> [Exercise goal]: Reproduce the passage of the cricket selection column below from "You would not" up to and including "those training sessions.".

> [Text segment]:
You would not figure Andrew Hudson for a bloke who approaches his duties as SA's selection convener in the same way that others seek out pornography.

But Hudson's explanations for some of his committee's decisions in the wake of the World Cup squad announcement sound suspiciously like what US supreme court justice Potter Stewart said, in 1964, about porn: "I know it when I see it."

Pornography, in cricket terms, is something called the "X-factor".

So while Ryan McLaren's significant others will be as disappointed as he is that he is not going to the World Cup, they will no doubt be relieved to know he is not a porn star. And while those close to Wayne Parnell will celebrate his selection to the World Cup squad, they might wonder what really goes on at all those training sessions.

These days, some players would seem to be selected not on the basis of whether they can bat or bowl but whether or not they have the "X-factor". What is this stuff, and how do you get it? Or is it code for, "Don't ask me why I picked him"?

The question is complicated by apparent aberrations. Farhaan Behardien is the walk-on extra, the guy who would not know pornography if it sat on his laptop. He has no "X-factor". But he does have "Y-factor". As in, "Why the hell was he selected?"

Herschelle Gibbs swung both ways. He was short of neither "X-factor" nor porn-star potential. At least, not if you believe certain sections of his autobiography.

For all this, we have to thank Gary Kirsten, the coach who first flung the X-word into cricket and a man who is to cricket what the pope is to porn.

Here's Kirsten on MS Dhoni promoting himself up the order during the 2011 World Cup final: "I knew straight away that he was going to win the World Cup for us.

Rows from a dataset
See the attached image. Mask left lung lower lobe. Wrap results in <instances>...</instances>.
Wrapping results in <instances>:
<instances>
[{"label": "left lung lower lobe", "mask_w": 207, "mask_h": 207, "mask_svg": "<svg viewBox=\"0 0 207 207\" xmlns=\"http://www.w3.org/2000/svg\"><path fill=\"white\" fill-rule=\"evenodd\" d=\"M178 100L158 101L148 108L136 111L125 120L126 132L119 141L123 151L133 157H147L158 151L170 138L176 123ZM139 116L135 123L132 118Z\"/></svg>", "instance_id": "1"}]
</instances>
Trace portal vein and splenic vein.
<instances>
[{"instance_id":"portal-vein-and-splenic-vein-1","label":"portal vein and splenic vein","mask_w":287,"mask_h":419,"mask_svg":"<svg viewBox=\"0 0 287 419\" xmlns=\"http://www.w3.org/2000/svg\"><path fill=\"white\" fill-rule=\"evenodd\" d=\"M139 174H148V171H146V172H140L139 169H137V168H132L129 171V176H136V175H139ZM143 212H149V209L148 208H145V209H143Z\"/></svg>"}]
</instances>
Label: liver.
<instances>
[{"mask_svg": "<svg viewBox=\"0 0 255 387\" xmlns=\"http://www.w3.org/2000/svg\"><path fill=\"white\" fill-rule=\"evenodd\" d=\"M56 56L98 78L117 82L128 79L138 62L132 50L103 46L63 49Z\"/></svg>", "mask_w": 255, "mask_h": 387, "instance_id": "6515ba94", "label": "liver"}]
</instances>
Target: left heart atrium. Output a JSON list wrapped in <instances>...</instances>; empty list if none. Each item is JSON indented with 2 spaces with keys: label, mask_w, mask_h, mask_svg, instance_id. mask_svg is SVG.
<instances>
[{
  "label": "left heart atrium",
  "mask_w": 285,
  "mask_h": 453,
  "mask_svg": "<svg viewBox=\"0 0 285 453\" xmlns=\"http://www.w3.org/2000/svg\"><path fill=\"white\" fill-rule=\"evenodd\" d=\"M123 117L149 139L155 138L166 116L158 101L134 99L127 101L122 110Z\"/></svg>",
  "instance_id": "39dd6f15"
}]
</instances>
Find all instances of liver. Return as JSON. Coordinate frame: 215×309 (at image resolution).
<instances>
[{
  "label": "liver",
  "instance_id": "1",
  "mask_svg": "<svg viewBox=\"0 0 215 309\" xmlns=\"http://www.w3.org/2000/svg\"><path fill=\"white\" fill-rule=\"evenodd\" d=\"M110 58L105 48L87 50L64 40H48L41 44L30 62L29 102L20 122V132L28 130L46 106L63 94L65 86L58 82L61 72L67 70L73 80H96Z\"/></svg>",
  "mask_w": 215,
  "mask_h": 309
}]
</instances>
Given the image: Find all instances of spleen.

> [Completed task]:
You would not figure Andrew Hudson for a bloke who approaches his duties as SA's selection convener in the same way that others seek out pornography.

But Hudson's explanations for some of his committee's decisions in the wake of the World Cup squad announcement sound suspiciously like what US supreme court justice Potter Stewart said, in 1964, about porn: "I know it when I see it."

Pornography, in cricket terms, is something called the "X-factor".

So while Ryan McLaren's significant others will be as disappointed as he is that he is not going to the World Cup, they will no doubt be relieved to know he is not a porn star. And while those close to Wayne Parnell will celebrate his selection to the World Cup squad, they might wonder what really goes on at all those training sessions.